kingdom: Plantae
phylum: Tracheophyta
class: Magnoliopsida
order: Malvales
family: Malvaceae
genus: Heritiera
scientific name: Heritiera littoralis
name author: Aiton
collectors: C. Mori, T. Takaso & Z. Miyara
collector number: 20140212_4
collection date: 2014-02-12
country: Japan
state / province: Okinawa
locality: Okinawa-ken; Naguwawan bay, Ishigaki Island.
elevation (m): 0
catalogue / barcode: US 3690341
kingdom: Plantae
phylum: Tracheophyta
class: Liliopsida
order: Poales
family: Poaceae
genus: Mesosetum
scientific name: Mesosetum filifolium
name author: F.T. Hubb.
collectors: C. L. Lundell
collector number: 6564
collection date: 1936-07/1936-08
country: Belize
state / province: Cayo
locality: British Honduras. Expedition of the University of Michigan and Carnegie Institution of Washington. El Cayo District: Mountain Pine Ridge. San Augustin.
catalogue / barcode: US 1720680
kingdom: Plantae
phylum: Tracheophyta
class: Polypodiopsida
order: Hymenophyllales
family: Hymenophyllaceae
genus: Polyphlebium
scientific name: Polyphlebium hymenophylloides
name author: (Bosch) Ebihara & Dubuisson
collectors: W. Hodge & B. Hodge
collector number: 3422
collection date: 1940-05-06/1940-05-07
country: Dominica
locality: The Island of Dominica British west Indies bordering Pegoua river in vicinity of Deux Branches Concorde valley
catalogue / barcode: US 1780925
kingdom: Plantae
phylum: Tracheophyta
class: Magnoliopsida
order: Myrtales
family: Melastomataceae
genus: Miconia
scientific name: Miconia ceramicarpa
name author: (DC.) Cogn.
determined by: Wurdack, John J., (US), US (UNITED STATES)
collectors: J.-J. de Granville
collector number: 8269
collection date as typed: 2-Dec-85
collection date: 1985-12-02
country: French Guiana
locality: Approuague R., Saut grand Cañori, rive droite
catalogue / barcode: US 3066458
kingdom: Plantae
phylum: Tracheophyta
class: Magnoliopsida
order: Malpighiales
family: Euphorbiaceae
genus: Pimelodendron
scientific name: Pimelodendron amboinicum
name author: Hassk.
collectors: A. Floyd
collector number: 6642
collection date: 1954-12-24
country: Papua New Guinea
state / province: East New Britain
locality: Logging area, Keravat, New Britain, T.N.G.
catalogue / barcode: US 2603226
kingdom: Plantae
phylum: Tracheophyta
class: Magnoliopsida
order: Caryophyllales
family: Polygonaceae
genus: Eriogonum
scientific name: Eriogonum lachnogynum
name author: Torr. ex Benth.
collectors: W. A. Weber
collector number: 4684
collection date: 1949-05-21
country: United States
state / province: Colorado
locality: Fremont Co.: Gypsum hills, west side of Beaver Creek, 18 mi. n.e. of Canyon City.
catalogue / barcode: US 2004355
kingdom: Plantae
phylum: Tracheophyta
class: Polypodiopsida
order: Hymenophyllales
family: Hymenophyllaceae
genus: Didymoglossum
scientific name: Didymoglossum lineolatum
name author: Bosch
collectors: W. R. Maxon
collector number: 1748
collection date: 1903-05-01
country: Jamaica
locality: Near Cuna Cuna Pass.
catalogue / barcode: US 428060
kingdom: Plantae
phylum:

------

- **課題の指示**: 上の記録から文字列「scientific」を含む行だけを絞り込み、該当する行をすべてそのまま書き写してください。

- **演習の解答**:
scientific name: Heritiera littoralis
scientific name: Mesosetum filifolium
scientific name: Polyphlebium hymenophylloides
scientific name: Miconia ceramicarpa
scientific name: Pimelodendron amboinicum
scientific name: Eriogonum lachnogynum
scientific name: Didymoglossum lineolatum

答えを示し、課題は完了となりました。